Demand for metals led by China is strong globally, but how’s the Indian picture?

In India, the IIP has sharply recovered to positive territory and the PMI is very strong at 56.8. This bodes well. The count of tenders announced by Central and State governments has increased by 300 per cent over April 2020. The government’s Housing for All and the electrical infra projects will pump up non-ferrous metal demand in the next two quarters. The demand for long steel products is actually better than what it was during pre-Covid. This signals nothing but a very strong infrastructure demand. On the consumer side, when we speak to the battery manufacturers or automobile customers what we see is the demand for the alloy called A356.2 in aluminium which goes into making of alloy wheels for which we are the only producer in the country, the kind of demand which is coming is more than we had ever imagined. And the reason seems to be the automobile makers expecting two-wheeler sales in a big way as they find more people wanting to have their own private mobility because of the fear of Covid. So, all in all, we expect consumption this quarter in non-ferrous metals to be at least 20-25 per cent better than last quarter (September 2020 quarter). Q4 of this financial year is likely to be at the same level or slightly better than last year Q4. H2 will definitely show a 5-7 per cent growth over H2 of FY20.

Which are the metals that are witnessing a strong demand and which are the sectors fuelling the demand?

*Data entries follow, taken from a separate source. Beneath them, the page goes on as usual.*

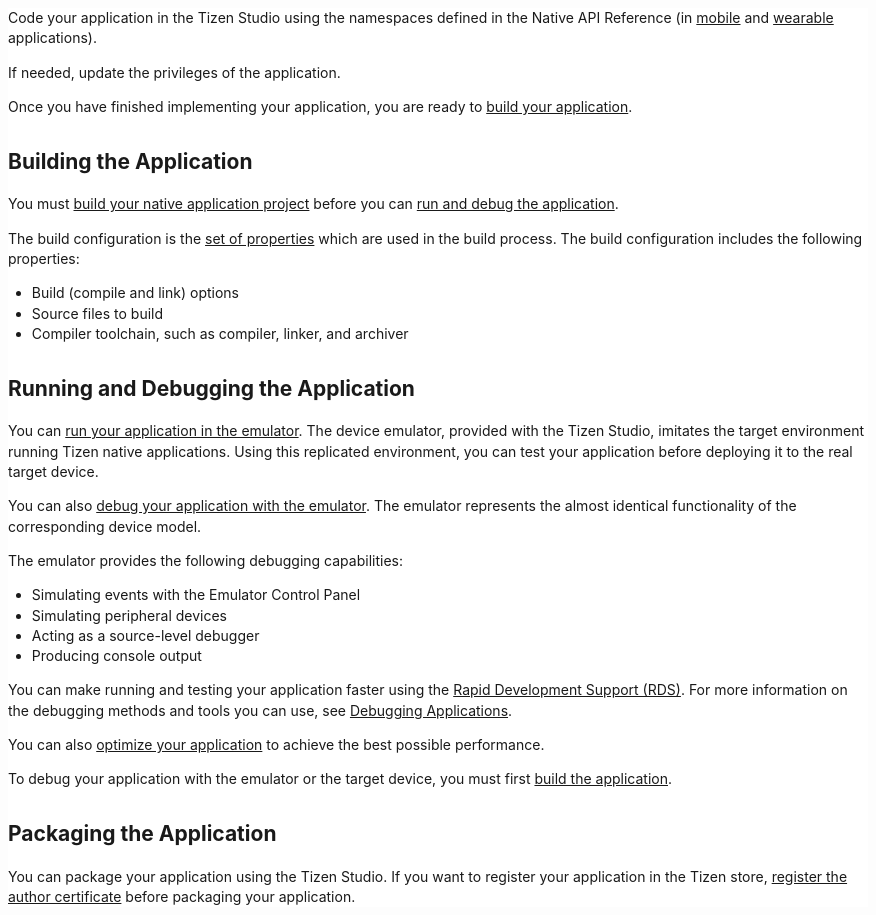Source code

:   Code your application in the Tizen Studio using the namespaces defined in the Native API Reference (in [mobile](../../api/mobile/latest/modules.html) and [wearable](../../api/wearable/latest/modules.html) applications).

If needed, update the privileges of the application.

Once you have finished implementing your application, you are ready to [build your application](#build).

<a name="build"></a>
## Building the Application

You must [build your native application project](building-app.md) before you can [run and debug the application](#debugging).

The build configuration is the [set of properties](building-app.md#prop) which are used in the build process. The build configuration includes the following properties:

- Build (compile and link) options
- Source files to build
- Compiler toolchain, such as compiler, linker, and archiver


<a name="debugging"></a>
## Running and Debugging the Application

You can [run your application in the emulator](running-app.md). The device emulator, provided with the Tizen Studio, imitates the target environment running Tizen native applications. Using this replicated environment, you can test your application before deploying it to the real target device.

You can also [debug your application with the
emulator](debugging-app.md#debugging-applications-on-the-emulator). The emulator represents the almost identical functionality of the corresponding device model.

The emulator provides the following debugging capabilities:

- Simulating events with the Emulator Control Panel
- Simulating peripheral devices
- Acting as a source-level debugger
- Producing console output

You can make running and testing your application faster using the [Rapid Development Support (RDS)](running-app.md#rapid-development-support). For more information on the debugging methods and tools you can use, see [Debugging Applications](debugging-app.md).

You can also [optimize your application](performance.md) to achieve the best possible performance.

To debug your application with the emulator or the target device, you must first [build the application](building-app.md).

<a name="packaging"></a>
## Packaging the Application

You can package your application using the Tizen Studio. If you want to register your application in the Tizen store, [register the author certificate](../../../tizen-studio/common-tools/certificate-registration.md) before packaging your application.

Among non-ferrous metals, aluminium consumption is very strong now. Copper and zinc have recovered fast. The buying is from infrastructure players (largely due to government spending in electrical transmission towers, low cost housing projects) and automobile manufacturers.

Copper prices have hit a peak of $7,000/tonne in LME. Do you think there is more room for prices to go up?

In the short term, that is 3-6 months, there is a strong support driven by Chinese demand and the supply tightness in copper. If Joe Biden wins, the $2-trillion stimulus will also help is the medium to long term.

For India, how you think this year will end compared to FY20?

FY21 will end on a crescendo. A lot of latent demand will be fulfilled in the next five months. There will be only a five per cent contraction in demand for aluminium, thanks to the strong recovery in last two months.

In copper, zinc and lead, it may be to the tune of 7-9 per cent mainly because of the Q1 contraction. FY22 depends on the geopolitical canvas post the US elections. It also depends on how anti-China trade sentiment pans out. Europe has already slapped an anti-dumping duty on imports from China. And, even if Biden comes to power, he may not soften the stance on China.

That said, the India picture is good with strong demand from infrastructure players. The MSME incentives which the government has announced, will help. The world will cosy up to India for being a compelling alternative to China thus opening up more domestic demand. And, since we are a country under construction, future is good for metal players.